ABSTRACT

Human Resources and Social Development Canada (HRSDC) is the primary national agency that implements federal policy intended to build an educated, skilled and flexible workforce so Canada can prosper nationally and globally. In its current iteration, HRSDC, which has frequently liaised with the OECD on lifelong-learning policy development, has subsumed two former agencies: Human Resources and Skills Development Canada and Social Development Canada. In keeping with the public to private shift in responsibility for lifelong learning, HRSDC’s goal is to create citizens who are more self-reliant, self-sufficient and adaptable workers who take responsibility for their own learning. This emphasis on individualism, coupled with a primary emphasis on economic productivity, abets more education for the already educated and affluent. This is having a major influence on postsecondary education, which has increasingly focused on learners ‘being equipped with the skills and knowledge needed to succeed in a globally competitive economy’ (Canadian Council on Learning 2007: 2).

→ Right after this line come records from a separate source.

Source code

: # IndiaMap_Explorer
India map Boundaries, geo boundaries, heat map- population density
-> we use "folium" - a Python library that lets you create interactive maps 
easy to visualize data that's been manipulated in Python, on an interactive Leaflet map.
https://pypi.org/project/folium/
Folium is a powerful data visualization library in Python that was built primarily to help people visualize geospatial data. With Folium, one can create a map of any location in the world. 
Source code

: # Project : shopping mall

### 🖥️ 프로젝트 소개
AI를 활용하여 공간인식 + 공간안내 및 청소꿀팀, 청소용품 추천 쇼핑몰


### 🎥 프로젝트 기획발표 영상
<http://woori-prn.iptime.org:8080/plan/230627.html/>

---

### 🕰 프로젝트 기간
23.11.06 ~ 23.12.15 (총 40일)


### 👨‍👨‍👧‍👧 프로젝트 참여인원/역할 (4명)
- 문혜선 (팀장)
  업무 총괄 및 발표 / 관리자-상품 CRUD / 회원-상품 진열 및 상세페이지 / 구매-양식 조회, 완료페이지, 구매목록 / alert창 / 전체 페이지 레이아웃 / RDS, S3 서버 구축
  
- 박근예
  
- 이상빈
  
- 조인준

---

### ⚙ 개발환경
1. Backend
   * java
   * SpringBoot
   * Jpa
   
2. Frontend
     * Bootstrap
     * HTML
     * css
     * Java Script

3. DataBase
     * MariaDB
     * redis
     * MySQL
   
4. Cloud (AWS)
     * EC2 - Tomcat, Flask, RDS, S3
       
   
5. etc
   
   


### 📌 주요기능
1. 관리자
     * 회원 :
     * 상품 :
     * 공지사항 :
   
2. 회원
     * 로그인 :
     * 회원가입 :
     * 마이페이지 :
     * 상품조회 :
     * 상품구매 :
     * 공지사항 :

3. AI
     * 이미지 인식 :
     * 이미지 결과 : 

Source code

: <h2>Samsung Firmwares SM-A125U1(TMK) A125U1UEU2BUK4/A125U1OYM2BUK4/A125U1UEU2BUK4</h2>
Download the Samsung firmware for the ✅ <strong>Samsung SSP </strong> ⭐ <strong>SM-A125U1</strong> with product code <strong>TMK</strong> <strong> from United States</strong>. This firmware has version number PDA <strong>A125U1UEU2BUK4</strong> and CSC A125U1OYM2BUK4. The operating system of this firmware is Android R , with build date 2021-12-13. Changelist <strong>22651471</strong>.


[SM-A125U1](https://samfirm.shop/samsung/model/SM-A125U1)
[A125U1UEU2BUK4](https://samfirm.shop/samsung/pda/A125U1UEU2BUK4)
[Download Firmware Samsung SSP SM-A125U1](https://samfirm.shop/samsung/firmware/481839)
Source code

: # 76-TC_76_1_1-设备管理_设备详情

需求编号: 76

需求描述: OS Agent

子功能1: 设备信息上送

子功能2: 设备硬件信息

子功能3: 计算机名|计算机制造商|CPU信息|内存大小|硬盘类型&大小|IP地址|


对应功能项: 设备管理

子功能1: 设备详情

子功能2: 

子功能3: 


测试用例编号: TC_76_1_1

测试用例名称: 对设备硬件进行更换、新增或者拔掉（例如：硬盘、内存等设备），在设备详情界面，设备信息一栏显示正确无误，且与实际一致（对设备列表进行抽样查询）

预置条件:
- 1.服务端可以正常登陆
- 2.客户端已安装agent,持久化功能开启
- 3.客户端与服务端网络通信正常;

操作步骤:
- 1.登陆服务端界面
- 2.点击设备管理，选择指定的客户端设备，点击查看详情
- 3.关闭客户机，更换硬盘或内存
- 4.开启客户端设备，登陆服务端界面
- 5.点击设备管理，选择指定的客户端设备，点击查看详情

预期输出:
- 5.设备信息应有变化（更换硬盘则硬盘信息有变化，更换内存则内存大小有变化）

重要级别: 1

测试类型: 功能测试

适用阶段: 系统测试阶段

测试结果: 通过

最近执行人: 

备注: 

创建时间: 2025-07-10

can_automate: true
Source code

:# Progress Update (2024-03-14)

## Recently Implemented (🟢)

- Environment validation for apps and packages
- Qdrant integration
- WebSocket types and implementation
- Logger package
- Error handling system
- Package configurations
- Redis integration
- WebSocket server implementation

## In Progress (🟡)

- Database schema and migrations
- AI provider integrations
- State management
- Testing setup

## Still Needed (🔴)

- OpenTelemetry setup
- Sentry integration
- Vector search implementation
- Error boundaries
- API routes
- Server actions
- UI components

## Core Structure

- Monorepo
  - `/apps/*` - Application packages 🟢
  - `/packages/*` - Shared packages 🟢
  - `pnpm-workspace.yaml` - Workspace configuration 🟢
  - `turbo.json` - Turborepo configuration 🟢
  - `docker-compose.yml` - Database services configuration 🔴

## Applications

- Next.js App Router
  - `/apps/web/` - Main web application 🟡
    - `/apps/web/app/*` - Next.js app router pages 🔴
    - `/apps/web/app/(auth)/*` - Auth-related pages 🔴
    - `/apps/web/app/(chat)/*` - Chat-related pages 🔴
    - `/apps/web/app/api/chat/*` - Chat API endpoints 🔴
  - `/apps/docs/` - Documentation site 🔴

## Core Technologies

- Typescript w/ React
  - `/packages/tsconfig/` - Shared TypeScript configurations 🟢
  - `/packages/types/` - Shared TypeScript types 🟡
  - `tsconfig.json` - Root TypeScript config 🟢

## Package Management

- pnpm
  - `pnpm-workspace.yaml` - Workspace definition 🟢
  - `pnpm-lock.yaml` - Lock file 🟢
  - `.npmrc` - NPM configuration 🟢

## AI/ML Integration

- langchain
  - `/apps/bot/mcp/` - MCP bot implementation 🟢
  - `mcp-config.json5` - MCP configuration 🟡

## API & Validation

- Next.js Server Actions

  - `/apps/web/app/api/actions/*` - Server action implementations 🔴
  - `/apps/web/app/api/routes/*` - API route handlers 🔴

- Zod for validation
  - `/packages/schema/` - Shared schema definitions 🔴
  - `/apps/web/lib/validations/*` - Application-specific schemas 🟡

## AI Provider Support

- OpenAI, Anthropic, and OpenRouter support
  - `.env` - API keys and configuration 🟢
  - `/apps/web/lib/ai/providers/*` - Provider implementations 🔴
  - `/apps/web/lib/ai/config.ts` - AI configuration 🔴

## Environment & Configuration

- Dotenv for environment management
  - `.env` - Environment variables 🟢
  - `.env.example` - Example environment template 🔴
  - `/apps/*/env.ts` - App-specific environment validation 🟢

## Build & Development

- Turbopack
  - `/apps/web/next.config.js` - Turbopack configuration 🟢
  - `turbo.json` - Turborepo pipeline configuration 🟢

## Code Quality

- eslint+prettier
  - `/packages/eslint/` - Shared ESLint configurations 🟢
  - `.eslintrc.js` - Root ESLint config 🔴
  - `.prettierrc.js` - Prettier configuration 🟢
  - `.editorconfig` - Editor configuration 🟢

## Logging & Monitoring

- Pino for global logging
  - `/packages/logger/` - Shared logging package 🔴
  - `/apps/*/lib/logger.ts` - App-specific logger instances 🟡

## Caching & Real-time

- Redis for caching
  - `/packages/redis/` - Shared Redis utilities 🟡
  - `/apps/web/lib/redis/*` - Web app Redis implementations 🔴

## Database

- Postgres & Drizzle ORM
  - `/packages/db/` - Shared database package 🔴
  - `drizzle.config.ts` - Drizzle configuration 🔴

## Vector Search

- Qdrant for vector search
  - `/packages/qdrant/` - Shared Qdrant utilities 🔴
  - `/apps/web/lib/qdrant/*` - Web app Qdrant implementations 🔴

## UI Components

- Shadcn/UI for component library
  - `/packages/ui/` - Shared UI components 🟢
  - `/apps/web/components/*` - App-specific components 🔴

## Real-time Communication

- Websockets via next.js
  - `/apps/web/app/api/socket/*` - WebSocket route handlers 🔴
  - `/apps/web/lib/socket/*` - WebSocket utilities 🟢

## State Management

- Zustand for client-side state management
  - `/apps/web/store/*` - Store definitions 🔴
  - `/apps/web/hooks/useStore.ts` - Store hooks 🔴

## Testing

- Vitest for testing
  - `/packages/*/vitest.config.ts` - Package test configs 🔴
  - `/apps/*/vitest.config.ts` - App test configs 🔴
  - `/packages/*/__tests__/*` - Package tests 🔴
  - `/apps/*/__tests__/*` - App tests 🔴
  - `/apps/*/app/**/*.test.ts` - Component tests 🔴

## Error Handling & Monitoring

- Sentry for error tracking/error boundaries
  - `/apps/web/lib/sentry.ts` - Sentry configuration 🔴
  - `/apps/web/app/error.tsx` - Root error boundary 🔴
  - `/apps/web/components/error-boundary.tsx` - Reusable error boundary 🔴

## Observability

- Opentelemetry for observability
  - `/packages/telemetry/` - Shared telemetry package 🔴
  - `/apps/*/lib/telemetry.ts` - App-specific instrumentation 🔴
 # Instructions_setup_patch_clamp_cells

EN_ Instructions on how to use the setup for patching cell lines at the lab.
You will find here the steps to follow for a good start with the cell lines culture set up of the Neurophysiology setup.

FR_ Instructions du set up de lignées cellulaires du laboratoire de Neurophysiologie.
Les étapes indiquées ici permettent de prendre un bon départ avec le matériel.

However, the uneducated, the undereducated, the underemployed, the unemployed, the poor and others underserved within a neoliberal approach to lifelong learning, are left to experience nihilism; that is, a sense of helplessness and hopelessness. For them, the quest to find a more secure and decent life seems ethereal as they struggle to attain educational access and accommodation, and a way to prosperity. In the contemporary Canadian learning milieu, lifelong learning is cast as both a necessity for economic advancement and a preventative measure so workers can keep up with learning-and-work cycles (Grace 2007). To keep workers updated in knowledge and skills, learning and work are conjoined, seeking dynamic equilibrium in a world where much of lifelong learning is about controlling workers (ibid.).